The Millari pond is a significant indigenous landmark within the Melbourne Museum grounds. The pond is a re-creation of a traditional Aboriginal dreaming site. The pond and landscape area with native flora and fauna is used for the re-creation of Aboriginal ceremonies and is a genuine sacred site. The pond is also used for educational purposes and School excursions. Effectively the pond was leaking significantly into the underground car park, the leaks were so bad the pond had been decommissioned and emptied pending a suitable fix and workaround all the Issues: Pond had to retain natural appearance to support live animals (turtles, yabbies, fish) fauna and flora, the area was a public domain hence strict OH&S issues needed to be observed. The leak was significant to the extent that the exhibit was rendered useless.

The Solution

Surface preparation followed by WetsuitTM seamless spray on fluid applied tanking was used throughout to solve the leaking issues. Initial cleaning and extensive preparation of all surfaces was required.
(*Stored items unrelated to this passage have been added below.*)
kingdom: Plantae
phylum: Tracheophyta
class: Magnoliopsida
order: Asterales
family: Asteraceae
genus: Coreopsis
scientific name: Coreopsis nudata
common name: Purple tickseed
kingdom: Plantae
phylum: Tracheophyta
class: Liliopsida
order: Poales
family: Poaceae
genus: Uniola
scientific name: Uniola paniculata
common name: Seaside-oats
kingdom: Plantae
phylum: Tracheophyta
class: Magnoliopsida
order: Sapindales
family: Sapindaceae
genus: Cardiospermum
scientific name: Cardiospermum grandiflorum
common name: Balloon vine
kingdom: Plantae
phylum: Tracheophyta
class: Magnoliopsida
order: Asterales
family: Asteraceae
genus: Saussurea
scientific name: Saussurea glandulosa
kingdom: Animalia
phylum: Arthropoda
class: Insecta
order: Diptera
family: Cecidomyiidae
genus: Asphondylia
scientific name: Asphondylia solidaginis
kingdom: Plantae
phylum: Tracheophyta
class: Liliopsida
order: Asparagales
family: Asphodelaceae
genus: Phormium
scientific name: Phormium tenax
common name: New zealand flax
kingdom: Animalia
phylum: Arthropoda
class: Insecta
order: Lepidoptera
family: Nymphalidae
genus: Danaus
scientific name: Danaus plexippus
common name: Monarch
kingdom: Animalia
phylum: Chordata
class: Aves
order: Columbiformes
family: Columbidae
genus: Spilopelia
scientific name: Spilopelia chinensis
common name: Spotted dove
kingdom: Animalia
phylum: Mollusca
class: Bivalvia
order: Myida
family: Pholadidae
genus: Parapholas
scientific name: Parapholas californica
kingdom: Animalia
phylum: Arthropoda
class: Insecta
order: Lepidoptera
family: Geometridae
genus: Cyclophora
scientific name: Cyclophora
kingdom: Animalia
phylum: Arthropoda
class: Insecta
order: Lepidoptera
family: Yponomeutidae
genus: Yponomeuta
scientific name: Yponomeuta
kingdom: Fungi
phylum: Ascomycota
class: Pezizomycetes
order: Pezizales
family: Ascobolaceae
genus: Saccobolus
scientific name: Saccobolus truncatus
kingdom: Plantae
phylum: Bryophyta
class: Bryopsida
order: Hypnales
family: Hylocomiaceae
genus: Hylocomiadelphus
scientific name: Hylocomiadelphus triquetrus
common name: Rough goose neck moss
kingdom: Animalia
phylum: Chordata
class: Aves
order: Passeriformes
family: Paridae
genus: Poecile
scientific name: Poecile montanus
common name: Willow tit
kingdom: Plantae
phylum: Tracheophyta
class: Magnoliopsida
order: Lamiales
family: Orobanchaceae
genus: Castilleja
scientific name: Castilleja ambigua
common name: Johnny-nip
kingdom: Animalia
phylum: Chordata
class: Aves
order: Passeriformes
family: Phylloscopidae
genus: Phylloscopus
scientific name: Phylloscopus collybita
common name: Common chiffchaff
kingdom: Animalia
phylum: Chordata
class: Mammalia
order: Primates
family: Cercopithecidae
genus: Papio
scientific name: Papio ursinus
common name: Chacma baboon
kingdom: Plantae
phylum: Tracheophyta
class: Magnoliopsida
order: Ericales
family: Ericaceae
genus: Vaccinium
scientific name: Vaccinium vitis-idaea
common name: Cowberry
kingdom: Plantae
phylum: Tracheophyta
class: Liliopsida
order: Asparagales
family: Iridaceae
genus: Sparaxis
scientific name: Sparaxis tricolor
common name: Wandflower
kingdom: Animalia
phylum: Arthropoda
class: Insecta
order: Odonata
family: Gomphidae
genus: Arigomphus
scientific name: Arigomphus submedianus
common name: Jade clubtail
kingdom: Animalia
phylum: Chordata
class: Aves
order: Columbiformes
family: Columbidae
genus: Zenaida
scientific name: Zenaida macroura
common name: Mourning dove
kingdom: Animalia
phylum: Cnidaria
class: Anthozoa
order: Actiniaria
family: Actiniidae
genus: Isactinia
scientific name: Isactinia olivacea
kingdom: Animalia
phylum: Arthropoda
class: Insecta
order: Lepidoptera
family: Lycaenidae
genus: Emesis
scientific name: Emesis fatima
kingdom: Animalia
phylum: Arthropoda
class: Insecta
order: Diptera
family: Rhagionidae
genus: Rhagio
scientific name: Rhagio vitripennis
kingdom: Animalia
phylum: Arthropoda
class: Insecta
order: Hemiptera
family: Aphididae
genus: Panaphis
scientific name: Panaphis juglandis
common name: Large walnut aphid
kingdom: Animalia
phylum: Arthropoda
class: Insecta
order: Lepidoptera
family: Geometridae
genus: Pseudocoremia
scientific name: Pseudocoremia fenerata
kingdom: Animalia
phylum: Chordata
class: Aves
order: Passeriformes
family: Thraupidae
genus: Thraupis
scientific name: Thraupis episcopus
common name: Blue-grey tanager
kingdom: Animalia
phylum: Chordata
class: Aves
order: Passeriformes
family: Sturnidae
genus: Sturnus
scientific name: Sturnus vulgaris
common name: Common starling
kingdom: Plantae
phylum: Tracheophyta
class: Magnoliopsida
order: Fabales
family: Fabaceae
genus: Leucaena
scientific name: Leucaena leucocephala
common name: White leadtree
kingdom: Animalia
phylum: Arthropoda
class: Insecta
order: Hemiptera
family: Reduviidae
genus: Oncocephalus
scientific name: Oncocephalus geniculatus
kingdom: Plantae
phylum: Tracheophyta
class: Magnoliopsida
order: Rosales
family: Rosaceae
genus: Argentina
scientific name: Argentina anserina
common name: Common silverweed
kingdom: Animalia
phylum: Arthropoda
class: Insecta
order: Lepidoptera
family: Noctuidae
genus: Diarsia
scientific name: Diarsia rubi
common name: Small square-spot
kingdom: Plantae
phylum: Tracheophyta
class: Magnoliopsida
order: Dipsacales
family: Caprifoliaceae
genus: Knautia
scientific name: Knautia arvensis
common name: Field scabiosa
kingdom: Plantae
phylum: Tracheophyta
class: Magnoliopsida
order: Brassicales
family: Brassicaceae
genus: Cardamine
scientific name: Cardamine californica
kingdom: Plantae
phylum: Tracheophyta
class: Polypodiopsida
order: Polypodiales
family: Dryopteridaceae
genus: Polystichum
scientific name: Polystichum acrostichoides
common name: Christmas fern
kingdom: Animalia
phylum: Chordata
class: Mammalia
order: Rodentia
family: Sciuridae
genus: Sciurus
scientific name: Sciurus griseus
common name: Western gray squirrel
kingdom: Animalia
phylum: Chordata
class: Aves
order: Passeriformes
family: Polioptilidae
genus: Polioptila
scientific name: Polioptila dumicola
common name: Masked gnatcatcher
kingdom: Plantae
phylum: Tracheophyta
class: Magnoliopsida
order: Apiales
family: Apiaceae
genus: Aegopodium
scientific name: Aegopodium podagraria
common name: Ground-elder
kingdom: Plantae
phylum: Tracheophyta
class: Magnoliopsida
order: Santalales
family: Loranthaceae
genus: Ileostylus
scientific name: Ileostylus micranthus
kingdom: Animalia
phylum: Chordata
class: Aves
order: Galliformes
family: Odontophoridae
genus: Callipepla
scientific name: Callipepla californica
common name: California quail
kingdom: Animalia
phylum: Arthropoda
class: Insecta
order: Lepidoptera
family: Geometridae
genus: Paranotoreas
Native grasses and plant roots had destroyed the existing membrane and fractured the surface hence the existing damaged tanking had to be removed completely. The complete 3 part Wetsuit system including seam sealing was used across the entire pond area of approx. 90 sqm.

The Result

Pond leakage fixed completely with successful restoration of the native flora and fauna. Initial works were undertaken to the ‘lower’ pond area; 8 months later, with no leakage and the result proven, the Museum requested further rehab works to the joining and ‘upper’ pond sections, which were suffering from similar leakage issues. The upper area presented another set of unique rehab. issues. The complete pond exhibit is now in full use once again with no loss of native flora or fauna. The PH levels of water were critical to support native aquatic animals such as turtles, yabbies, fish and eels. All components of the pond such as rocks and logs were considered sacred and were carefully repositioned and blessed by the indigenous owners.